### RECORD EXCERPTS
§ §

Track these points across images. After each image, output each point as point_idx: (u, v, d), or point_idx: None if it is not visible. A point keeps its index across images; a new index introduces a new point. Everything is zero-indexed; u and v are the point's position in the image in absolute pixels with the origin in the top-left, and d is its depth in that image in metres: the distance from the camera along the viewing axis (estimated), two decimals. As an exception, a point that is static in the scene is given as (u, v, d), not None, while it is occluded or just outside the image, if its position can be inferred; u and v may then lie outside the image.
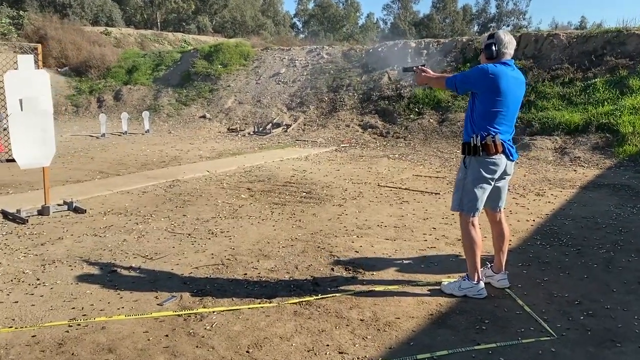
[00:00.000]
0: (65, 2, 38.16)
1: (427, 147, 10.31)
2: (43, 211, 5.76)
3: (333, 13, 62.23)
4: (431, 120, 11.55)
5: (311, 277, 3.93)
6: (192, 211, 5.85)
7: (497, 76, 3.33)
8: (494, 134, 3.37)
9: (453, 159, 9.12)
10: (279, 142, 11.75)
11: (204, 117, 14.84)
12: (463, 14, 58.77)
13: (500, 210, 3.69)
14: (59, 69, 20.36)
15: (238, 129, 13.38)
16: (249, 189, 7.06)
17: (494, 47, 3.41)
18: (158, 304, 3.44)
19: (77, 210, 5.89)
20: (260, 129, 13.01)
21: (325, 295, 3.56)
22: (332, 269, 4.07)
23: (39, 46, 6.23)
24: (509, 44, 3.46)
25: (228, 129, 13.61)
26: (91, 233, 5.05)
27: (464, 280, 3.58)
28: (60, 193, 6.68)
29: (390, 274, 3.96)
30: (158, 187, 7.14)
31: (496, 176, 3.46)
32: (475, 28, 57.51)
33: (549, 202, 6.10)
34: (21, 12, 21.57)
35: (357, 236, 4.89)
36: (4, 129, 7.69)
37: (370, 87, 13.76)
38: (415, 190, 6.78)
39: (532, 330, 3.05)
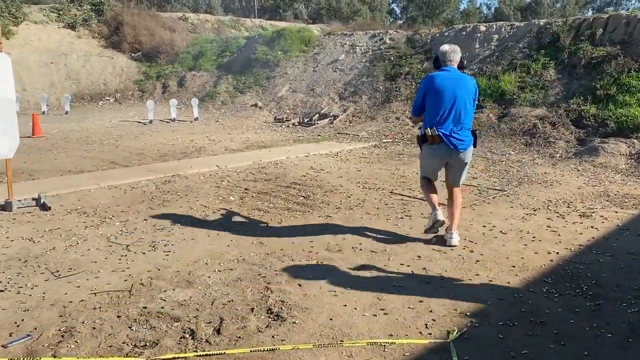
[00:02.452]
0: None
1: (478, 145, 8.94)
2: (5, 206, 5.35)
3: (433, -2, 59.74)
4: (490, 115, 10.12)
5: (220, 319, 3.08)
6: (159, 214, 5.18)
7: (430, 81, 4.24)
8: (431, 127, 4.18)
9: (503, 162, 7.77)
10: (319, 135, 10.87)
11: (255, 105, 14.28)
12: (576, -4, 53.88)
13: (452, 184, 4.42)
14: (132, 54, 20.73)
15: (284, 119, 12.66)
16: (245, 189, 6.30)
17: (437, 60, 4.38)
18: (2, 345, 2.76)
19: (44, 207, 5.42)
20: (307, 119, 12.19)
21: (211, 353, 2.70)
22: (252, 309, 3.18)
23: None
24: (448, 53, 4.29)
25: (275, 119, 12.93)
26: (28, 236, 4.52)
27: (431, 213, 4.35)
28: (45, 185, 6.31)
29: (320, 324, 3.00)
30: (151, 183, 6.57)
31: (437, 158, 4.32)
32: (590, 13, 52.66)
33: (592, 227, 4.76)
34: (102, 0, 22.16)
35: (318, 262, 3.94)
36: None
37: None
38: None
39: None
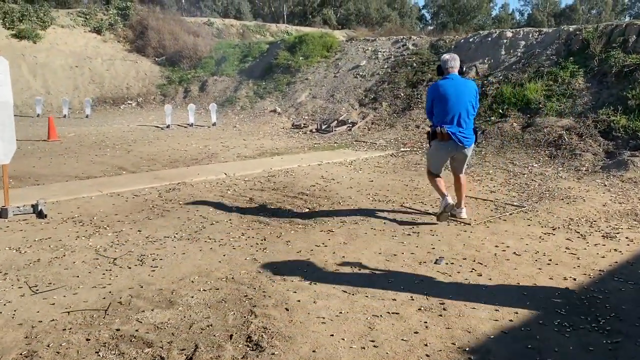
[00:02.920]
0: None
1: (499, 157, 8.56)
2: (1, 213, 5.22)
3: (464, 4, 59.01)
4: (514, 125, 9.69)
5: (195, 346, 2.83)
6: (155, 225, 4.99)
7: (437, 88, 4.91)
8: (441, 126, 4.84)
9: (524, 174, 7.37)
10: (335, 142, 10.60)
11: (274, 111, 14.09)
12: (613, 3, 52.49)
13: (458, 172, 5.19)
14: (156, 59, 20.84)
15: (302, 125, 12.42)
16: (250, 199, 6.07)
17: (440, 69, 5.01)
18: (-45, 371, 2.56)
19: (40, 215, 5.28)
20: (324, 126, 11.93)
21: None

§ §

Copy the listing above verbatim, leaving out pictures.

Track these points across images. After each image, output each point as point_idx: (u, v, d), or point_idx: None if it is not visible. A point keeps its index across images; a new index introduces a new point. Everything is zero-indexed; u and v are the point's position in the image in absolute pixels with the origin in the top-left, and d is its depth in that image in metres: the distance from the camera along the viewing axis (estimated), two decimals. As an exception, a point that is static in the scene is given as (u, v, d), not None, while it is occluded or just outside the image, if its position can be inferred; u and v may then lie outside the image.
[00:00.000]
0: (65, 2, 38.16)
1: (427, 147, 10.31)
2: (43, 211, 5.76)
3: (333, 13, 62.23)
4: (431, 120, 11.55)
5: (311, 277, 3.93)
6: (192, 211, 5.85)
7: (497, 76, 3.33)
8: (494, 134, 3.37)
9: (453, 159, 9.12)
10: (279, 142, 11.75)
11: (204, 117, 14.84)
12: (463, 14, 58.77)
13: (500, 210, 3.69)
14: (59, 69, 20.36)
15: (238, 129, 13.38)
16: (249, 189, 7.06)
17: (494, 47, 3.41)
18: (158, 304, 3.44)
19: (77, 210, 5.89)
20: (260, 129, 13.01)
21: (325, 295, 3.56)
22: (332, 269, 4.07)
23: (39, 46, 6.23)
24: (509, 44, 3.46)
25: (228, 129, 13.61)
26: (91, 233, 5.05)
27: (464, 280, 3.58)
28: (60, 193, 6.68)
29: (390, 274, 3.96)
30: (158, 187, 7.14)
31: (496, 176, 3.46)
32: (475, 28, 57.51)
33: (549, 202, 6.10)
34: (21, 12, 21.57)
35: (357, 236, 4.89)
36: (4, 129, 7.69)
37: (370, 87, 13.76)
38: (415, 190, 6.78)
39: (532, 330, 3.05)
[00:02.452]
0: None
1: (478, 145, 8.94)
2: (5, 206, 5.35)
3: (433, -2, 59.74)
4: (490, 115, 10.12)
5: (220, 319, 3.08)
6: (159, 214, 5.18)
7: (430, 81, 4.24)
8: (431, 127, 4.18)
9: (503, 162, 7.77)
10: (319, 135, 10.87)
11: (255, 105, 14.28)
12: (576, -4, 53.88)
13: (452, 184, 4.42)
14: (132, 54, 20.73)
15: (284, 119, 12.66)
16: (245, 189, 6.30)
17: (437, 60, 4.38)
18: (2, 345, 2.76)
19: (44, 207, 5.42)
20: (307, 119, 12.19)
21: (211, 353, 2.70)
22: (252, 309, 3.18)
23: None
24: (448, 53, 4.29)
25: (275, 119, 12.93)
26: (28, 236, 4.52)
27: (431, 213, 4.35)
28: (45, 185, 6.31)
29: (320, 324, 3.00)
30: (151, 183, 6.57)
31: (437, 158, 4.32)
32: (590, 13, 52.66)
33: (592, 227, 4.76)
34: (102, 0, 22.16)
35: (318, 262, 3.94)
36: None
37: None
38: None
39: None
[00:02.920]
0: None
1: (499, 157, 8.56)
2: (1, 213, 5.22)
3: (464, 4, 59.01)
4: (514, 125, 9.69)
5: (195, 346, 2.83)
6: (155, 225, 4.99)
7: (437, 88, 4.91)
8: (441, 126, 4.84)
9: (524, 174, 7.37)
10: (335, 142, 10.60)
11: (274, 111, 14.09)
12: (613, 3, 52.49)
13: (458, 172, 5.19)
14: (156, 59, 20.84)
15: (302, 125, 12.42)
16: (250, 199, 6.07)
17: (440, 69, 5.01)
18: (-45, 371, 2.56)
19: (40, 215, 5.28)
20: (324, 126, 11.93)
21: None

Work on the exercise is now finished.